Question: "Why does Jesus say, "Do not resist an evil person" in Matthew 5:39?"
Answer: In Matthew 5:39, Jesus commanded His disciples, “Do not resist an evil person.” This command is a part of the Sermon on the Mount that Jesus preached in Matthew 5—7. In this sermon, Jesus discussed many topics including anger, sexual immorality, marriage, fasting, relationships, and more. Through this sermon, He taught His disciples how to live a pure and righteous life before God and others.
When Jesus says, “Do not resist an evil person,” He’s revealing God’s heart for how we are to treat those who wrong us. Here is the context: “You have heard that it was said, ‘Eye for eye, and tooth for tooth.’ But I tell you, do not resist an evil person. If anyone slaps you on the right cheek, turn to them the other cheek also. And if anyone wants to sue you and take your shirt, hand over your coat as well. If anyone forces you to go one mile, go with them two miles“ (Matthew 5:38–41). Instead of seeking revenge, Jesus tells us that we should “turn the other cheek.” In other words, we should adopt an attitude of humility and seek to be peaceful with those who have wronged us.

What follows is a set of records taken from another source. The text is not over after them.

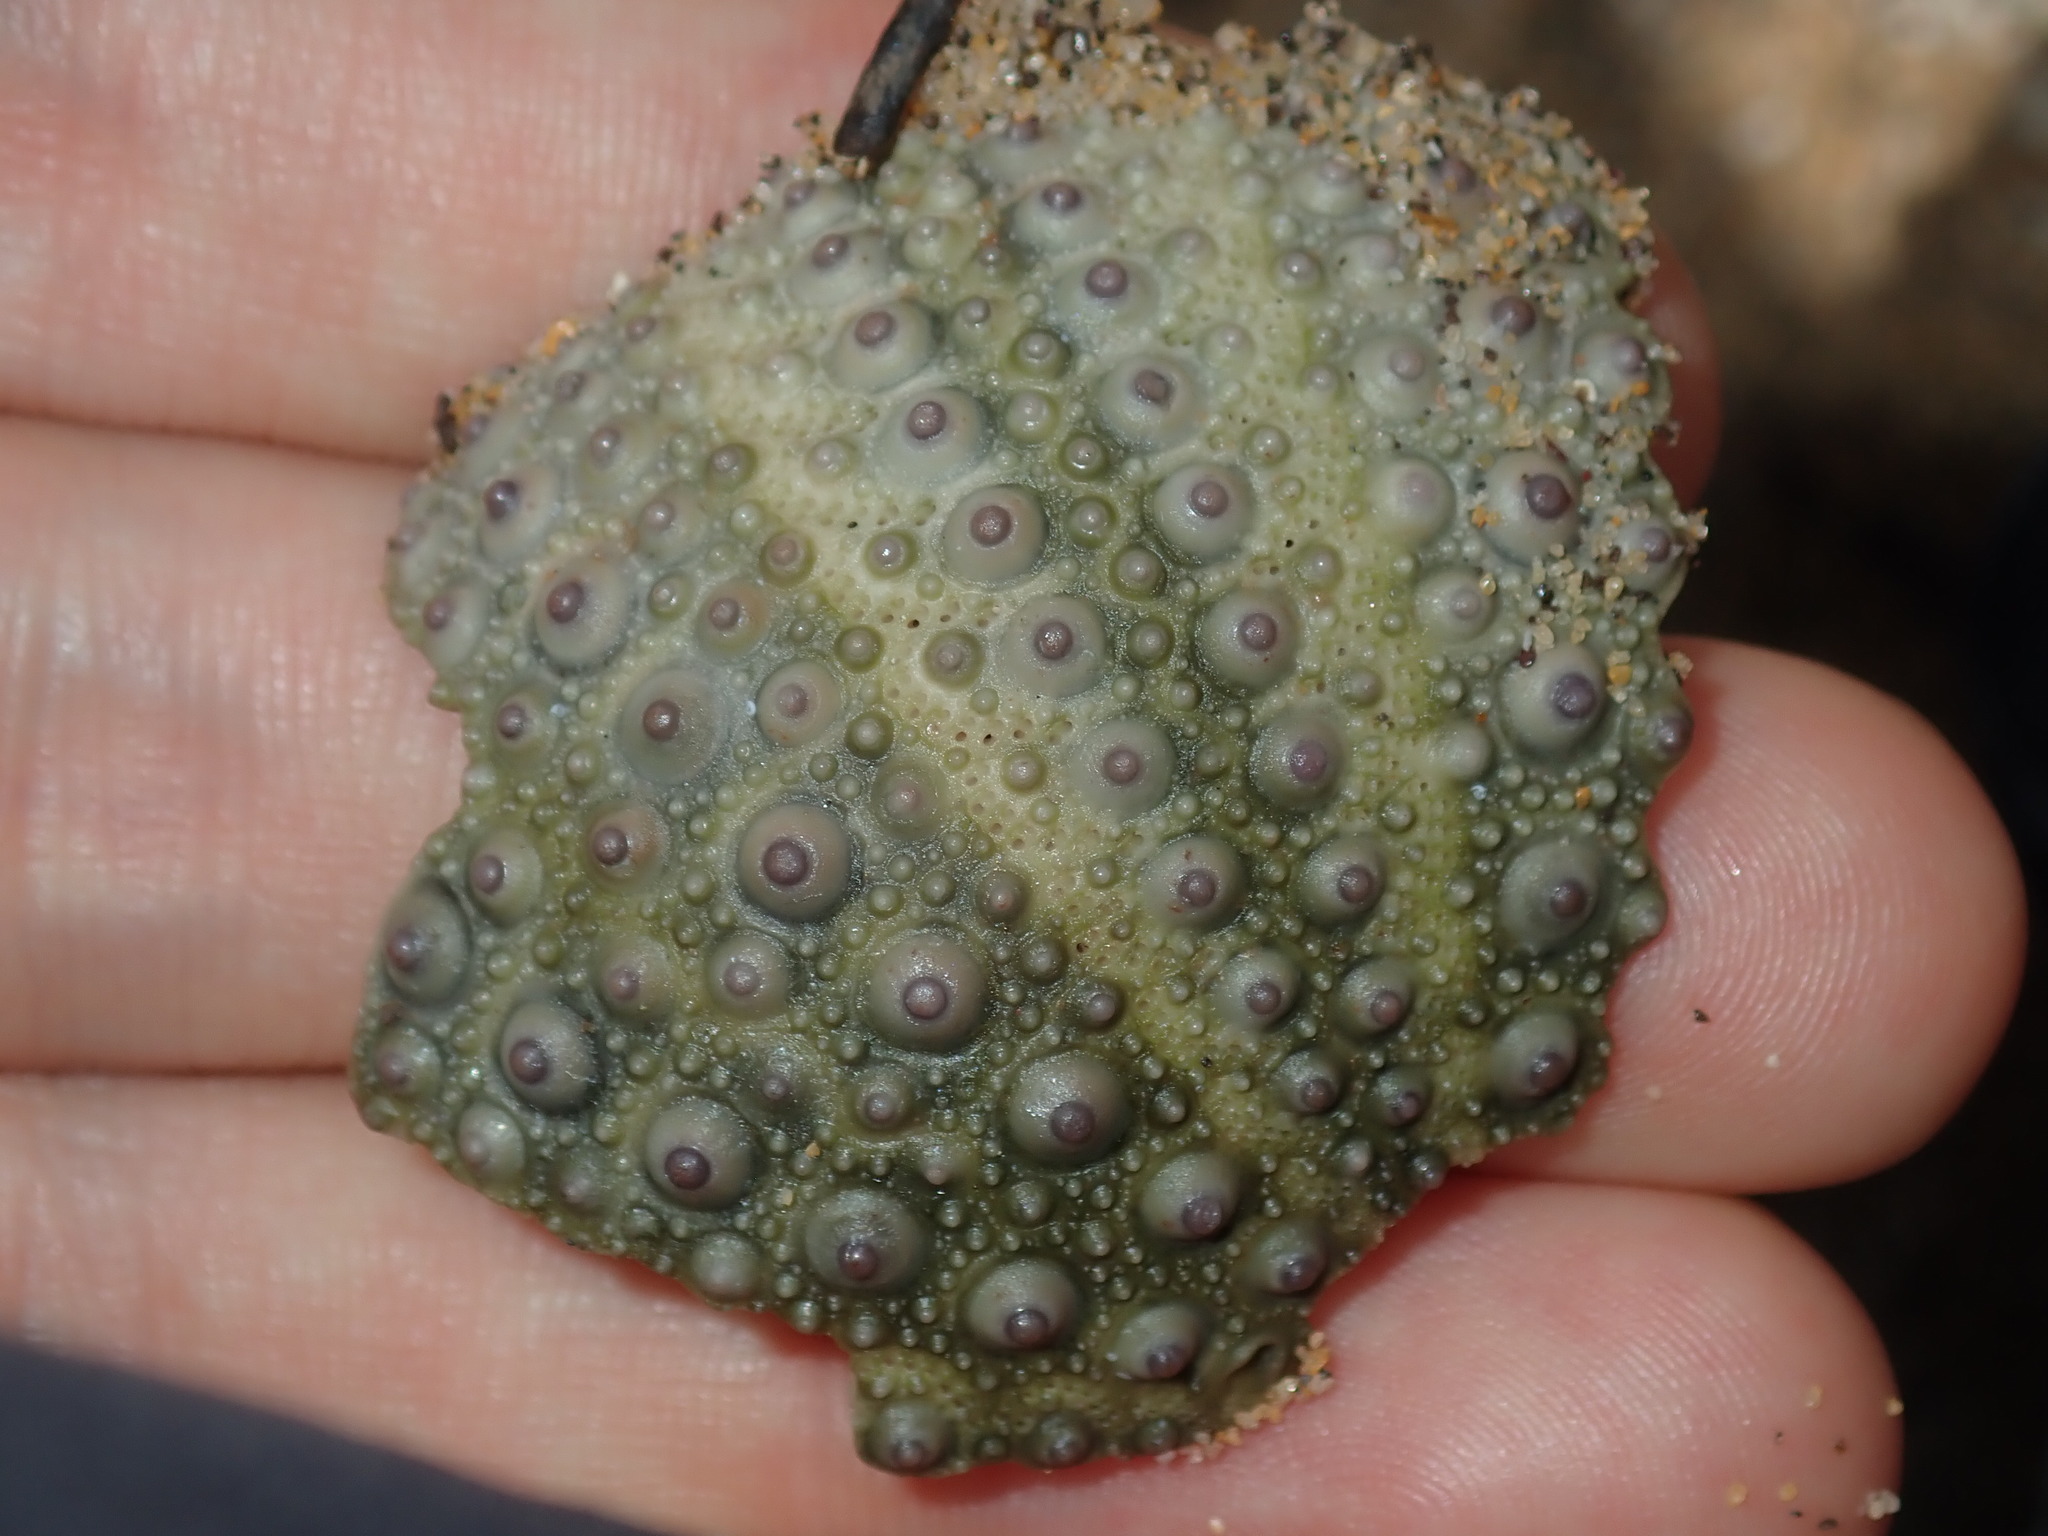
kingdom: Animalia
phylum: Echinodermata
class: Echinoidea
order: Camarodonta
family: Echinometridae
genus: Heliocidaris
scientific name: Heliocidaris erythrogramma
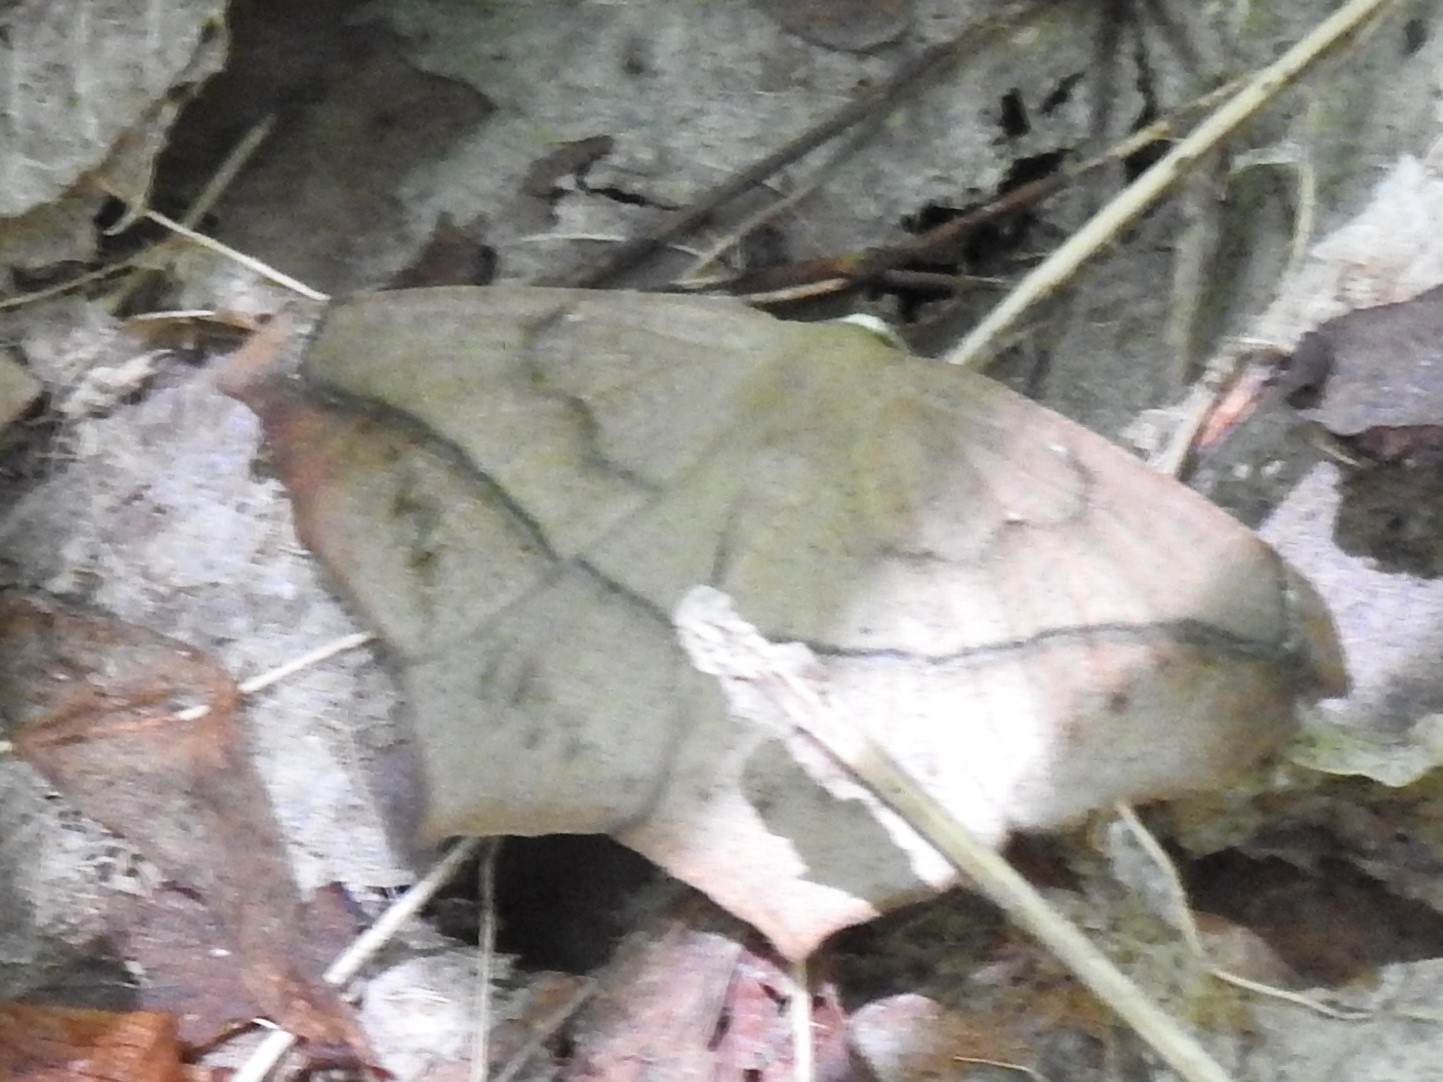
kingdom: Animalia
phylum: Arthropoda
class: Insecta
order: Lepidoptera
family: Geometridae
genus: Prochoerodes
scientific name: Prochoerodes lineola
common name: Large maple spanworm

It’s important to note that by saying, “Do not resist an evil person,” Jesus is not requiring us to be pacifists or to never resist evil forces. In fact, James 4:7 and 1 Peter 5:9 command us to resist the devil and his evil practices. If a believer or his loved ones are threatened or attacked, it’s not wrong to take up a defense or to seek appropriate justice against the wrongdoer. What Jesus does require by commanding us not to resist an evil person is to not retaliate. We do not respond in kind, and we shouldn’t try to “get even.” And, when the offense is nothing more than a personal slight, we can ignore it altogether.
By not seeking revenge or retaliation against people who have personally wronged us, we are actually able to reveal to them what God is like. God, in His grace, does not retaliate against those who wrong Him; He does not try to “get even” with sinners. Rather, God invites them into a relationship with Himself and, in Christ, offers to forgive them of their sins.
Perhaps the most important reason we should not resist an evil person is that Jesus Himself did not. Jesus practiced what He preached. When He was arrested and crucified, Jesus did not fight back or resist. He did not seek revenge or try and “get even” with His tormentors. Rather, He loved them and died for them, and He asked His Heavenly Father to forgive them for the wrong they committed (Luke 23:34). Following Jesus’ example, we should not resist an evil person. We, too, can choose to love and forgive those who have wronged us.
As believers, we should not resist an evil person. The Lord teaches us that it’s wrong to retaliate and seek revenge, and we should model the example of our Savior. The apostle Paul sums it up in Romans 12:21: “Do not be overcome by evil, but overcome evil with good.”